RECORDS SUPPLIED section start

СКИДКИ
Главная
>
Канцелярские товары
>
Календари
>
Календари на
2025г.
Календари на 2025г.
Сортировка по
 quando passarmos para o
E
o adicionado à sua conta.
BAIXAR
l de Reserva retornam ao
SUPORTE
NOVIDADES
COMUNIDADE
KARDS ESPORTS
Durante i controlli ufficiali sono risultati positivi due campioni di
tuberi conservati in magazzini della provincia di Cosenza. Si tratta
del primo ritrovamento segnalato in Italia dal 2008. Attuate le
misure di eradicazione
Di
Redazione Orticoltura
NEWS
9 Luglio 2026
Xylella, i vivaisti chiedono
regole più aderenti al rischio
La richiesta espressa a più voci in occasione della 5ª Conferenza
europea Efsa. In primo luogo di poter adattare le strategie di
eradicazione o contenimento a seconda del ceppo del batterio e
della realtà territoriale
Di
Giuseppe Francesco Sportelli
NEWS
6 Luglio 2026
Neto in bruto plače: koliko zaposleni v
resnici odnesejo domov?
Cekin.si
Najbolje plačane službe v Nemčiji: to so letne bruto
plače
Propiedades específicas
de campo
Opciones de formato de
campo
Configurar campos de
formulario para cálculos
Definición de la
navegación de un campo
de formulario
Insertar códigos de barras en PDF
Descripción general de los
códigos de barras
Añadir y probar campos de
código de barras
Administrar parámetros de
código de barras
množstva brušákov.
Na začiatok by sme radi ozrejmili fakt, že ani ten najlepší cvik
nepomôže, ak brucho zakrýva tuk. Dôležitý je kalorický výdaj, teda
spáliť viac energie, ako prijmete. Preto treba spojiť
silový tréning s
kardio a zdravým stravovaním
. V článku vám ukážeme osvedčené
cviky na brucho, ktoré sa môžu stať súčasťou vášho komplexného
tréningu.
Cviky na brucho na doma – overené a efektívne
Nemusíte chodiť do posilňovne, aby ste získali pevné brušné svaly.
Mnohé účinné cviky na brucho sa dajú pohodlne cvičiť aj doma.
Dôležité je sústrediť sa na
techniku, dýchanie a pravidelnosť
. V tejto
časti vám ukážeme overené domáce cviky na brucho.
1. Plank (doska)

RECORDS SUPPLIED section end

Exact reproduction of all the material is needed.

СКИДКИ
Главная
>
Канцелярские товары
>
Календари
>
Календари на
2025г.
Календари на 2025г.
Сортировка по
 quando passarmos para o
E
o adicionado à sua conta.
BAIXAR
l de Reserva retornam ao
SUPORTE
NOVIDADES
COMUNIDADE
KARDS ESPORTS
Durante i controlli ufficiali sono risultati positivi due campioni di
tuberi conservati in magazzini della provincia di Cosenza. Si tratta
del primo ritrovamento segnalato in Italia dal 2008. Attuate le
misure di eradicazione
Di
Redazione Orticoltura
NEWS
9 Luglio 2026
Xylella, i vivaisti chiedono
regole più aderenti al rischio
La richiesta espressa a più voci in occasione della 5ª Conferenza
europea Efsa. In primo luogo di poter adattare le strategie di
eradicazione o contenimento a seconda del ceppo del batterio e
della realtà territoriale
Di
Giuseppe Francesco Sportelli
NEWS
6 Luglio 2026
Neto in bruto plače: koliko zaposleni v
resnici odnesejo domov?
Cekin.si
Najbolje plačane službe v Nemčiji: to so letne bruto
plače
Propiedades específicas
de campo
Opciones de formato de
campo
Configurar campos de
formulario para cálculos
Definición de la
navegación de un campo
de formulario
Insertar códigos de barras en PDF
Descripción general de los
códigos de barras
Añadir y probar campos de
código de barras
Administrar parámetros de
código de barras
množstva brušákov.
Na začiatok by sme radi ozrejmili fakt, že ani ten najlepší cvik
nepomôže, ak brucho zakrýva tuk. Dôležitý je kalorický výdaj, teda
spáliť viac energie, ako prijmete. Preto treba spojiť
silový tréning s
kardio a zdravým stravovaním
. V článku vám ukážeme osvedčené
cviky na brucho, ktoré sa môžu stať súčasťou vášho komplexného
tréningu.
Cviky na brucho na doma – overené a efektívne
Nemusíte chodiť do posilňovne, aby ste získali pevné brušné svaly.
Mnohé účinné cviky na brucho sa dajú pohodlne cvičiť aj doma.
Dôležité je sústrediť sa na
techniku, dýchanie a pravidelnosť
. V tejto
časti vám ukážeme overené domáce cviky na brucho.
1. Plank (doska)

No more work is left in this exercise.